$\newcommand{\vec}{\operatorname{vec}}$Consider a set of $N$ matrices $X_1, X_2, \ldots, X_N$. I want to estimate the distribution of these matrices represented by the mean and covariance.
I address this problem by simply vectorizing my matrices $\vec(X_1), \vec(X_2), \ldots, \vec(X_N)$, then I compute the mean and covariance as I would for a multivariate Gaussian distribution. In other words, this implies that $\vec(X) \sim \mathcal{N}(M, \Sigma)$ where $\vec(X)$ is reshaped to get $X$ after sampling
However, I came across matrix normal distributions, which defines the distribution based on the row covariance and column covariance. So, a matrix sampled from a matrix normal distribution is given by $X \sim \mathcal{M}\mathcal{N}(M, U, V)$.
In the wikipedia article, it says that the relation between the matrix normal distribution and the multivariate gaussian distribution for a random matrix $X$ is $X \sim \mathcal{M}\mathcal{N}(M, U, V)$ if and only if $X \sim \mathcal{N}(V \otimes U)$ where $\otimes$ is the operator for the kronecker product.

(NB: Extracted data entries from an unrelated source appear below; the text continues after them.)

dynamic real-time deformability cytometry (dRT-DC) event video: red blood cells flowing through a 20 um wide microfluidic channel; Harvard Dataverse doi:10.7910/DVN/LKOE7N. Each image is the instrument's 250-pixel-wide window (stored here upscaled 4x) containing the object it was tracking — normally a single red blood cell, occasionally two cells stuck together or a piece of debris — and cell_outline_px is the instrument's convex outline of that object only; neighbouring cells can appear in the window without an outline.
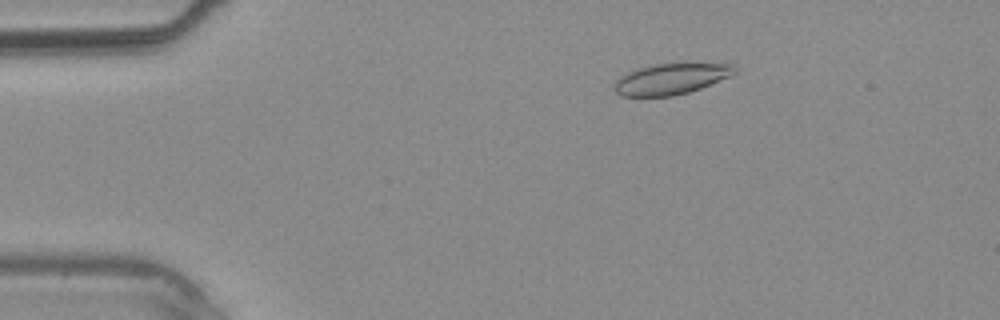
{"species": "common noctule bat (a hibernating species)", "species_latin": "Nyctalus noctula", "temperature_condition": "warm", "stored_images_in_passage": 36, "camera_frame_rate_fps": 3000, "um_per_image_px": 0.085, "animal": {"sex": "male", "body_mass_g": 20.4}, "frame": {"image": 1, "passage_image": 5, "time_ms": 1.333, "image_size_px": [1000, 320], "cell_outline_px": [[736, 72], [728, 76], [700, 88], [688, 92], [672, 96], [620, 96], [616, 92], [616, 80], [620, 76], [636, 68], [656, 64], [684, 60], [732, 64], [736, 68]], "centroid_in_image_um": [57.07, 6.64], "position_along_channel_um": 27.9, "area_um2": 22.25}}
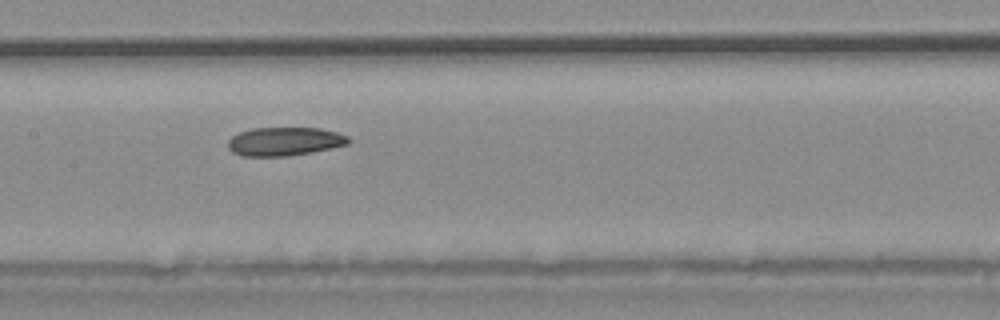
{"frame": {"image": 2, "passage_image": 17, "time_ms": 5.333, "image_size_px": [1000, 320], "cell_outline_px": [[352, 140], [348, 144], [332, 148], [312, 152], [288, 156], [240, 156], [232, 152], [228, 148], [228, 140], [232, 136], [240, 132], [252, 128], [320, 128], [336, 132], [348, 136]], "centroid_in_image_um": [24.19, 12.03], "position_along_channel_um": 183.2, "area_um2": 20.17}}
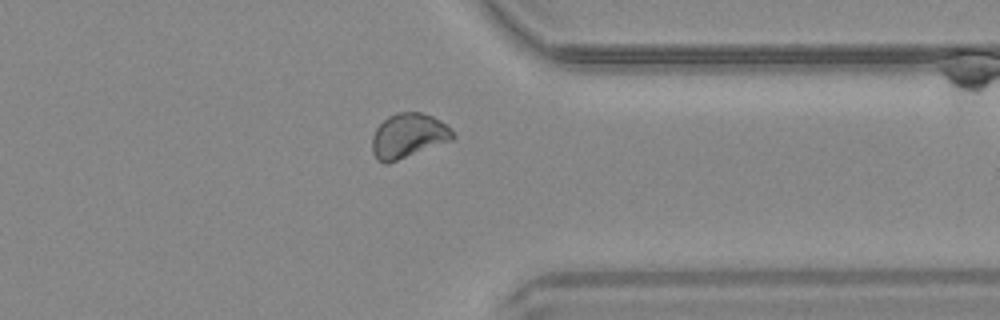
{"frame": {"image": 3, "passage_image": 28, "time_ms": 9.0, "image_size_px": [1000, 320], "cell_outline_px": [[456, 136], [452, 140], [388, 164], [384, 164], [376, 160], [372, 152], [372, 136], [376, 128], [388, 116], [396, 112], [420, 112], [432, 116], [440, 120], [452, 128]], "centroid_in_image_um": [34.7, 11.55], "position_along_channel_um": 376.7, "area_um2": 21.21}}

If I generate a set of random matrices, I can estimate the parameters of the distribution in multiple ways. I can vectorize my matrices as treat as a multivariate Gaussian to get the covariance. Or, I can compute the row covariance and column covariance, then I can compute the covariance from the kronecker product.
However, I am not getting the same values for the covariance from the vectorized approach verses the kronecker product approach. Should I get the same result for each? If not, why are they different? I don't understand what these distributions represent in practice, so I not sure which should be used in which scenario.